Today when we speak Hebrew fast it is common to ask something like
“ra’ita ’ta-nehag?” or more Tel-Avivian “raita ’ta-naag?”
Did you see the driver? ראית את הנהג?

The marker “et” את is swallowed up with the article “ha-” ה ‘the’ and a contraction results: “ta-” . Over fifty years ago researchers were surprised to discover the same thing in several places in the Bar Kochba letters. These were letters discovered in the 1950’s and were written during the BarKochba revolt 132-135 CE.

Bar Koseba made statements like
מעיד אני עלי תשמים “I call heaven as my witness…”
The writer has written תשמים instead of את השמים.

חזק תמקום “strengthen the place” = חזק את המקום
Again we find “et ha-” את ה transformed and written as simple “ta-” ת.

Several things become clear at the same time.

The spelling in the BarKoseba letters was not learned in a school but must reflect real speech. Any student of Hebrew learns how to write the word ‘et’ את

[definite accusative marker] in their first months. So the Hebrew of these letters was a spoken Hebrew, not a book Hebrew.

They were willing to write Hebrew ‘as it sounded’ rather than the traditions in their books.

Modern Hebrew speakers did not learn to make the contraction from reading books or from rules learned at school or from history.

The way people spoke then, mirrors the way people speak now.

This coincidence did not happen through planning but through common usage of speaking a language.

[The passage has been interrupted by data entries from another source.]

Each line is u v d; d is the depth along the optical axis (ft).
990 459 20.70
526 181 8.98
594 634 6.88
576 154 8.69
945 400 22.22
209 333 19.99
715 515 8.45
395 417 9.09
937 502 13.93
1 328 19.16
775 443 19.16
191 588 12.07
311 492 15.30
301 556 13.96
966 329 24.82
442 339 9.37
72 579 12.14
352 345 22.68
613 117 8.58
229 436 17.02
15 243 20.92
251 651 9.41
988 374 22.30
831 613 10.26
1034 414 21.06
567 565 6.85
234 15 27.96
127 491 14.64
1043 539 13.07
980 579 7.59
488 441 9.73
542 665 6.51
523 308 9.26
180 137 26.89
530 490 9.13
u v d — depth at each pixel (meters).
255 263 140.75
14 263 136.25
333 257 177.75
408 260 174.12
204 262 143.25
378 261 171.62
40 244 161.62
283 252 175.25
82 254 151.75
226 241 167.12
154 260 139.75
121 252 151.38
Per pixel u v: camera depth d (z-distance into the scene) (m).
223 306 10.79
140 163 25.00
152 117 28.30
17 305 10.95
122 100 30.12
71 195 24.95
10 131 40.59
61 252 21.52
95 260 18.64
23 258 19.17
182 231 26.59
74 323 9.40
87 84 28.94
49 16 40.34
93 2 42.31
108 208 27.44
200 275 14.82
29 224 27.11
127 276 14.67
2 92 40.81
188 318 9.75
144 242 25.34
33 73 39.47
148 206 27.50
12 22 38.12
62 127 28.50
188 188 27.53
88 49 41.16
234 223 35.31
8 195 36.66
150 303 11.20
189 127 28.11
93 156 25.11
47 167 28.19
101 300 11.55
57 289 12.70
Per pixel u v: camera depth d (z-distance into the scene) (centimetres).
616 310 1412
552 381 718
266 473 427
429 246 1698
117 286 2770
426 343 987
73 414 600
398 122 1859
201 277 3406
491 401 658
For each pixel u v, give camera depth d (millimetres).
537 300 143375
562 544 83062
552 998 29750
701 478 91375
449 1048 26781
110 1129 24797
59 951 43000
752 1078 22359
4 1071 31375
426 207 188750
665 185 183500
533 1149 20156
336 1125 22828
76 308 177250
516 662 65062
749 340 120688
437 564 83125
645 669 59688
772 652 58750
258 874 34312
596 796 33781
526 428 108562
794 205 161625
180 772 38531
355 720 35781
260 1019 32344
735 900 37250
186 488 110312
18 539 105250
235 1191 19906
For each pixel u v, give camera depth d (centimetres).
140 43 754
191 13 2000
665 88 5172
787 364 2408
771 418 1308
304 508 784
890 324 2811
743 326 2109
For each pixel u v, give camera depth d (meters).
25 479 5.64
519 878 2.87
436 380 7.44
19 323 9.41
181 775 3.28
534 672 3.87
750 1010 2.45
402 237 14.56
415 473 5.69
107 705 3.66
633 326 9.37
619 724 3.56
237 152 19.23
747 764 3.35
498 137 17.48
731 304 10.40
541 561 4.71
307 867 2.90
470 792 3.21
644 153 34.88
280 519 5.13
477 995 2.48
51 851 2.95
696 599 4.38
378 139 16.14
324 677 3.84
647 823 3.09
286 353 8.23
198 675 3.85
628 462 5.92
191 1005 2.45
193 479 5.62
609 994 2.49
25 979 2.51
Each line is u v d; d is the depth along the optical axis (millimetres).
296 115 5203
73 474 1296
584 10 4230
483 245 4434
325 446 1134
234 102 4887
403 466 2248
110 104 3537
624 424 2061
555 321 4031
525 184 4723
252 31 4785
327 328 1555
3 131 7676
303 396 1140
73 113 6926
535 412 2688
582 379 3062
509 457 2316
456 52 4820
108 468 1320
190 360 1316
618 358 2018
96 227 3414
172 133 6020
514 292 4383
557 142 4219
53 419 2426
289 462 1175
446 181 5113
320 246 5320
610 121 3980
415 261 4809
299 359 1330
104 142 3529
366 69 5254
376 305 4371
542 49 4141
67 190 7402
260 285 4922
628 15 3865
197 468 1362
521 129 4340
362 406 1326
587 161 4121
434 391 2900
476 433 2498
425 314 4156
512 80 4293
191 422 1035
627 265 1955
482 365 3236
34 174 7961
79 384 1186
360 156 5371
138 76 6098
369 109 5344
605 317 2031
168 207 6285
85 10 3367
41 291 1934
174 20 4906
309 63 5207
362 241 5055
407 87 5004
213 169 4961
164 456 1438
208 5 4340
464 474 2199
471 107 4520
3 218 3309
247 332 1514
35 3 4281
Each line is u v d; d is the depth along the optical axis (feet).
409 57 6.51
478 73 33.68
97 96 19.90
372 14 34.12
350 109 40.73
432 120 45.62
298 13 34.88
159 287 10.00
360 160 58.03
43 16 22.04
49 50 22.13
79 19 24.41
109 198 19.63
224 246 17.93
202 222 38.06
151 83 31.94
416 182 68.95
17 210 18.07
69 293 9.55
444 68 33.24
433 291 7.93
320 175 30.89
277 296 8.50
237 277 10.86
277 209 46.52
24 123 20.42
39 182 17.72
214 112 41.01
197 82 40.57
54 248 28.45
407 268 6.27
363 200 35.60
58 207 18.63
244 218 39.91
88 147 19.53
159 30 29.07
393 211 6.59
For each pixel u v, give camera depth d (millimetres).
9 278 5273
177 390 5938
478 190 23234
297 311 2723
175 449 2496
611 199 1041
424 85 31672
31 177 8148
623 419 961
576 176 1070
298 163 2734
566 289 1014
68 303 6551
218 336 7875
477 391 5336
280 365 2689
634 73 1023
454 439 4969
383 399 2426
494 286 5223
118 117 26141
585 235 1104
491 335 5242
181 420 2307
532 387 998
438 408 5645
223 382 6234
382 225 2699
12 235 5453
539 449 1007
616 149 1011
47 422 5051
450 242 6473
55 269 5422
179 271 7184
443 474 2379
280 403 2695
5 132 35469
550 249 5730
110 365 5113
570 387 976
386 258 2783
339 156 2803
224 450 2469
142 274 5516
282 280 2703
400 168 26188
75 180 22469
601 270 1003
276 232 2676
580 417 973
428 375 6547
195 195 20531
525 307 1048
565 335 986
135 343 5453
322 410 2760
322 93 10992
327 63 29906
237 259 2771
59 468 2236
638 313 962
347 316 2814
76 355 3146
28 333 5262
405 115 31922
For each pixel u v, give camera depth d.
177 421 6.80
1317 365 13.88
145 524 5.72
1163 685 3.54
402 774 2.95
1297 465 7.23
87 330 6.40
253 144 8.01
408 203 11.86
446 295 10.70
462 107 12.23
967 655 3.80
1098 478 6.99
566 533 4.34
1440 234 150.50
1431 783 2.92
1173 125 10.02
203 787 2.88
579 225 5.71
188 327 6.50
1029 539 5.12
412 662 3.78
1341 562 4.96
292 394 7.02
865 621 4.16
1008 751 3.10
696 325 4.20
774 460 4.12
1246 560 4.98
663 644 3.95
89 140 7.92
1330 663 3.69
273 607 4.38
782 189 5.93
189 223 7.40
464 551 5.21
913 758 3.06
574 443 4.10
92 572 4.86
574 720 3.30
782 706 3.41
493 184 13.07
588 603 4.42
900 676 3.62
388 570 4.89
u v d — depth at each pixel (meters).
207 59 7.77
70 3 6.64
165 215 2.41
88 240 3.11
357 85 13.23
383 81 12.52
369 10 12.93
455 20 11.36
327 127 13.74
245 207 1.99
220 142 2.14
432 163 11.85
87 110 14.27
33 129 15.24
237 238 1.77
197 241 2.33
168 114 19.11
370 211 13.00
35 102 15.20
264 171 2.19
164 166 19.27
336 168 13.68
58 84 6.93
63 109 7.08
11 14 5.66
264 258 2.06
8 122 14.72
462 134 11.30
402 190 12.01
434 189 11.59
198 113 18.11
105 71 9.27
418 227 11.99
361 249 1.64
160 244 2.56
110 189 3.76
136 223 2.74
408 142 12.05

Looking across the centuries we can say, “Hey, they speak like we do.”
Such things are possible because many of the same influences on language remain in effect throughout the ages.

 

PS: Yes, this phenomenon in the Bar Koseba letters means that Hebrew was still a commonly spoken language at the time. The letters have direct relevance for discussions of languages that were being used by Jews in the first century and potential languages for Jesus’ teaching and the background of the gospels. However, that subject is extensive and will be taken up from time to time in other blogs.